Stars and bars with restriction of size between bars via generating functions.

Question

I would like to know a way to solve the problem. How can we divide n identical marbles into k distinct with each pile having at most w marbles. I have seen a solution due to Brian Scott on the problem using inclusion-exclusion but I would like one via generating functions. In particular how can i solve with $n=30,k=10$ and $w=4$??

Answer 1

The choice in each pile can be represented as $(1+x+x^2+x^3+x^4)$, corresponding to no marbles, 1 marble etc. all the way to 4 marbles. As there are $10$ piles, we have the possibilities equal to the coefficient of $x^{30}$ in $(1+x+x^2+x^3+x^4)^{10}$ - corresponding to each arrangement of the piles, there will be a contribution to the coefficient of $x^{30}$ from some one term in each of the factors.

Now we can expand that out and find the result, or note that $1-x^5 = (1-x)(1+x+x^2+x^3+x^4)$, so we are searching for the same coefficient in the series expansion of $\dfrac{(1-x^5)^{10}}{(1-x)^{10}}$, which may be simpler to compute as the product of two sums below:

$$(1-x^5)^{10} = \sum_{k=0}^{10} \binom{10}{k}(-1)^k x^{5k} = 1-10 x^5+45 x^{10}-120 x^{15}+210 x^{20}-252 x^{25}+210 x^{30}-120 x^{35}+45 x^{40}-10 x^{45}+x^{50} $$

Of these, only the first $7$ terms can contribute to the coefficient of $x^{30}$.

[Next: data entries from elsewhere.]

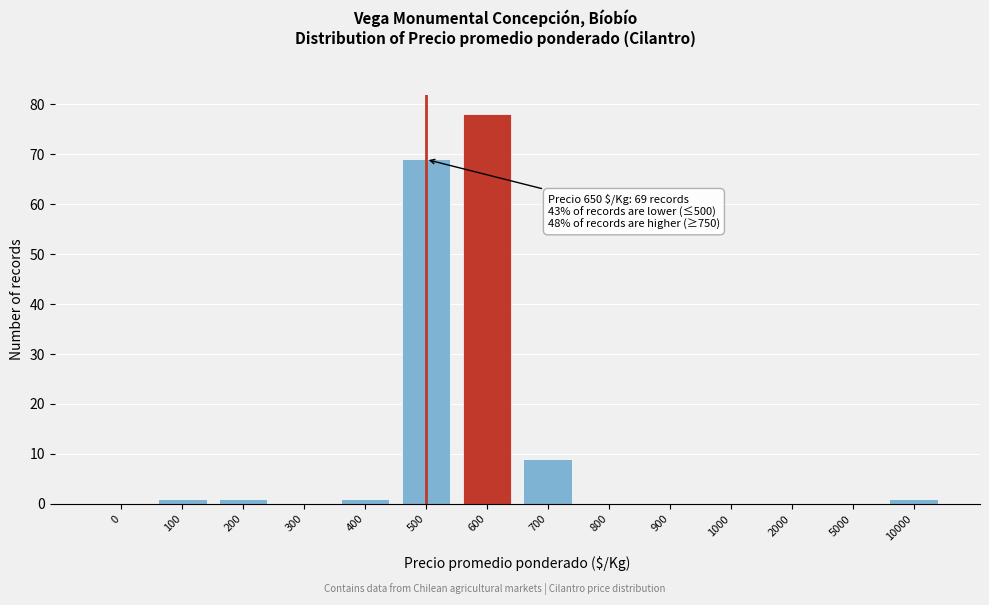

Reading left to right, list all the values displayed in this chart.

0=0	100=1	200=1	300=0	400=1	500=69	600=78	700=9	800=0	900=0	1000=0	2000=0	5000=0	10000=1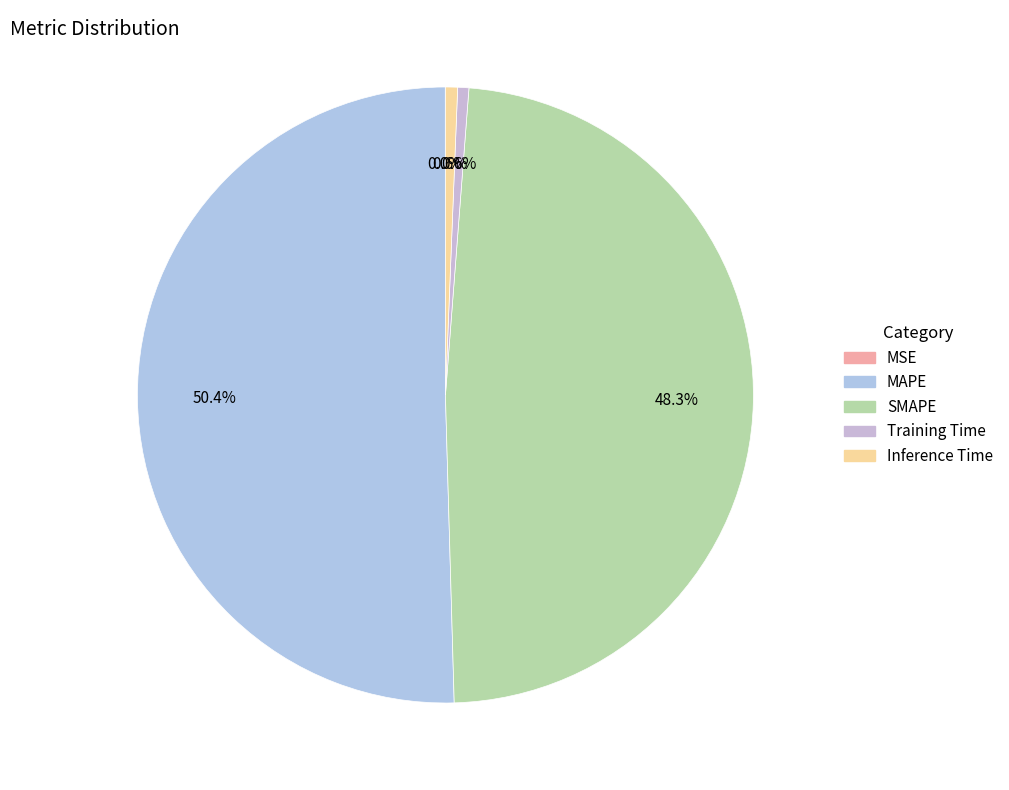

How many slices are in this pie chart?

5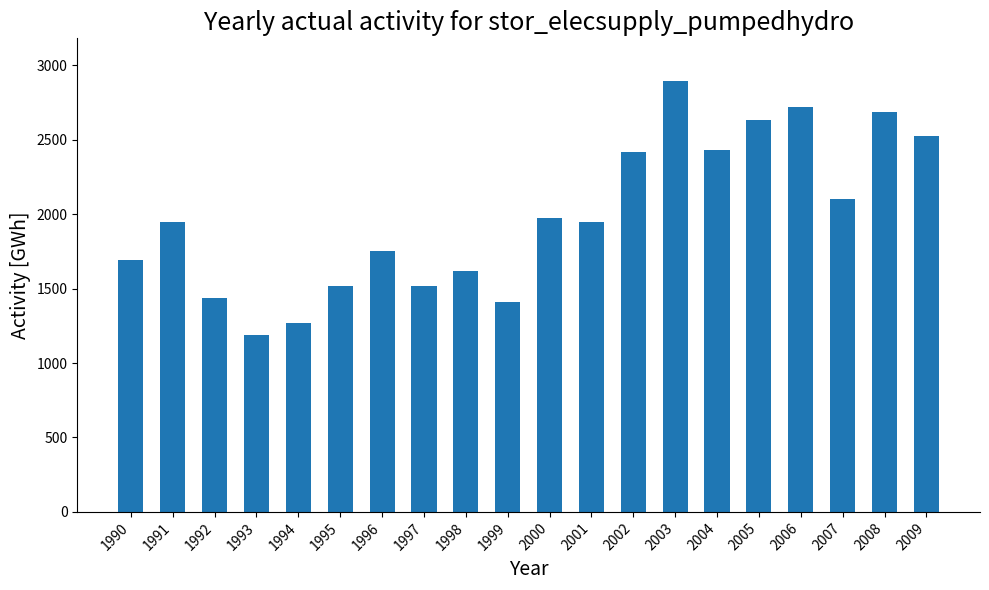

What is the change in value from 1997 to 2003?

+1374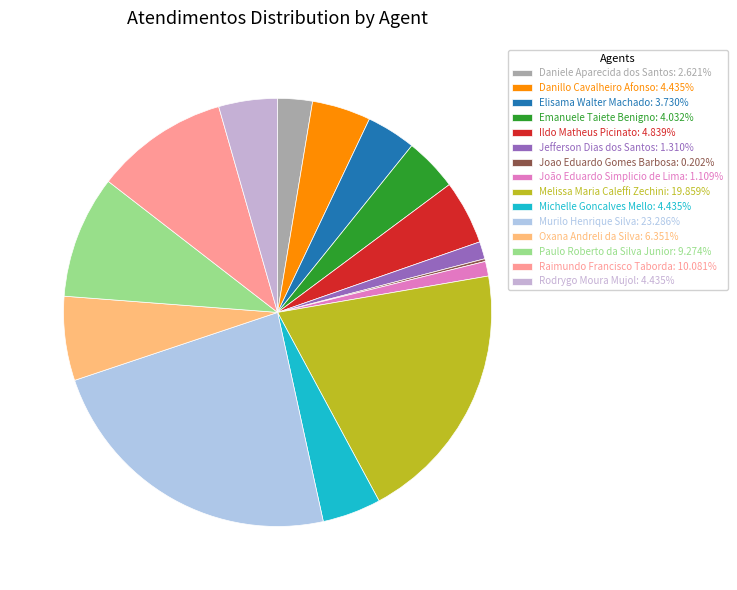

Do Danillo Cavalheiro Afonso and Michelle Goncalves Mello together represent more than half of the pie?

No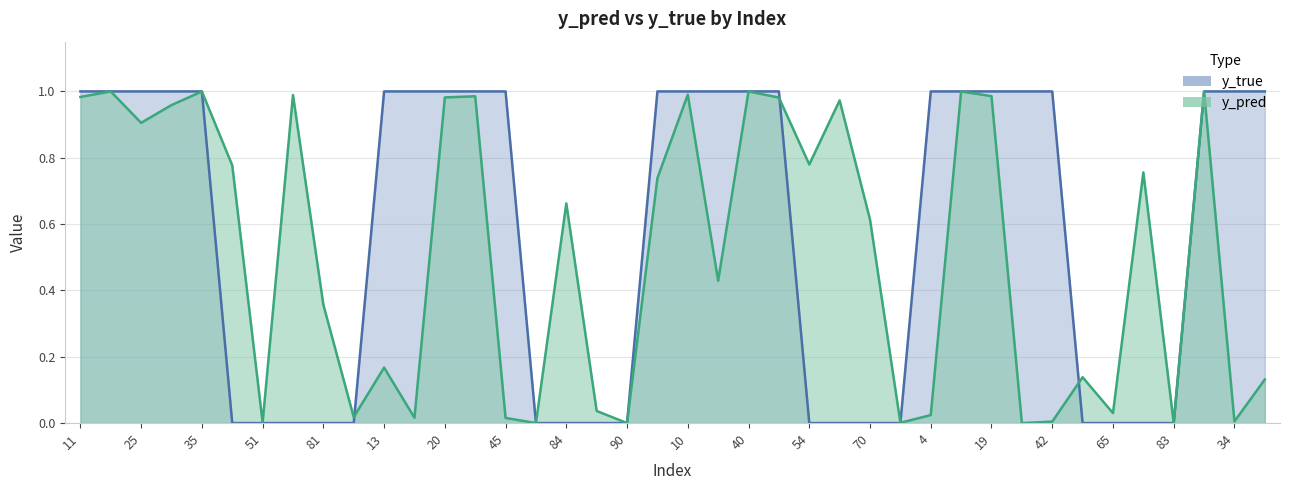

Where is the first local maximum for y_pred?

14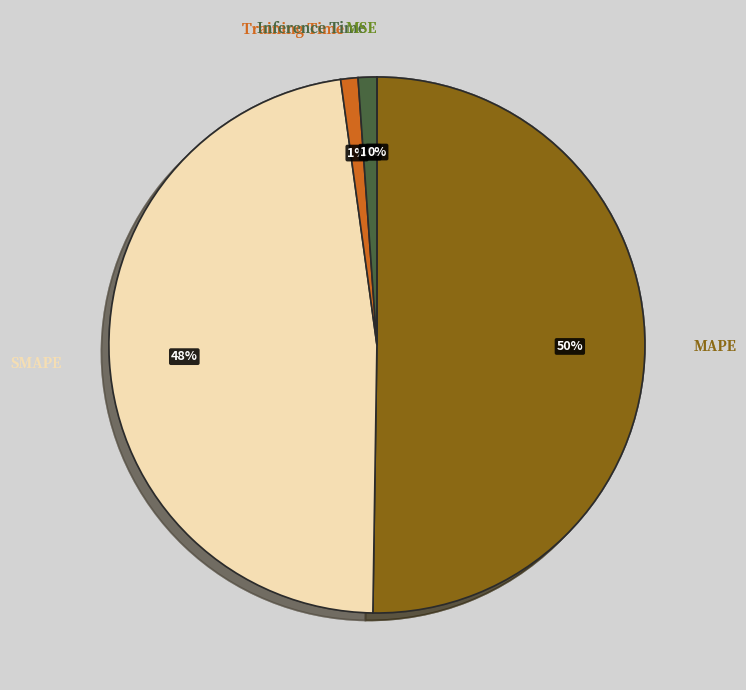

To the nearest percent, what is the difference between the largest and smallest slice percentages?

50%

$$(1-x)^{-10} = \sum_{k=0}^{\infty} \binom{-10}{k}(-1)^k x^{k} = 1+\frac{10}{1!}x+\frac{10\cdot 11}{2!}x^2+...\frac{10\cdot 11\cdot 12\cdot13\cdot14}{5!}x^5+... $$

Note that we need only the terms of degree $5k$ in the second series. Cross multiplying the terms which contribute to $x^{30}$ you have your answer.